Songwriters: Tony Martin, Wendell Mobley, Neil Thrasher
Sometimes reviewing a new Rascal Flatts single feels somewhat pointless, as it’s fairly obvious that in most cases, the new offering will neither gain the group any new fans, nor scare off any old ones. From an unbiased standpoint, I can safely say that their new single “Banjo,” (from their upcoming album Changed, due out April 3) is fairly mediocre.
To the boys credit, there are a few common pitfalls that “Banjo” manages to avoid. Lead singer Gary LeVox doesn’t reach for any unnecessary power notes, which has often been an issue with some of the trio’s most grating singles. Though the production is loud, as expected, the titular instrument is given enough of a spotlight to strip away a layer of polish, though it eventually reaches the point where the banjo is predictably overwhelmed by Rock Band-esque bass riffs.

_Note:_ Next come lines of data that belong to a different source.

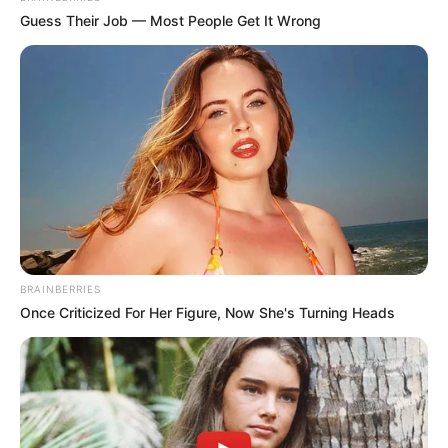
Guess Their Job — Most People Get It Wrong
BRAINBERRIES
Once Criticized For Her Figure, Now She's Turning Heads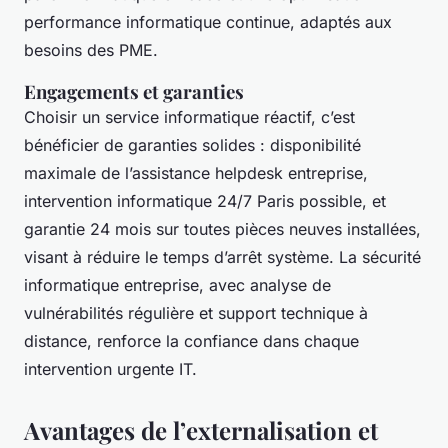
performance informatique continue, adaptés aux
besoins des PME.
Engagements et garanties
Choisir un service informatique réactif, c’est
bénéficier de garanties solides : disponibilité
maximale de l’assistance helpdesk entreprise,
intervention informatique 24/7 Paris possible, et
garantie 24 mois sur toutes pièces neuves installées,
visant à réduire le temps d’arrêt système. La sécurité
informatique entreprise, avec analyse de
vulnérabilités régulière et support technique à
distance, renforce la confiance dans chaque
intervention urgente IT.
Avantages de l’externalisation et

But while such characteristics serve to make the single mildly tolerable, they don’t make the song memorable, nor do they distinguish it on any meaningful level from the rest of the group’s roster of arena-ready up-tempos. It will more than likely supply the group with another chart hit, and a high-volume set opener for their live shows, but with inane lyrics and a forgettable melody, it won’t be worth coming back to after having been replaced by the next Rascal Flatts radio hit du jour.
Of course, one can always argue that it’s “just a fun song,” and indeed, there’s certainly nothing wrong with a little fun. The problem is that “Banjo” lacks the defining characteristics necessary to recommend it above all the other nonthreatening “fun songs” that populate country radio It’s only good enough to be average – It’s just not good enough to be actually good. One can try to discuss it charitably, but there’s no getting past the fact that “Banjo” is nothing more than what it aspires to be – disposable radio filler that’s here today, gone tomorrow.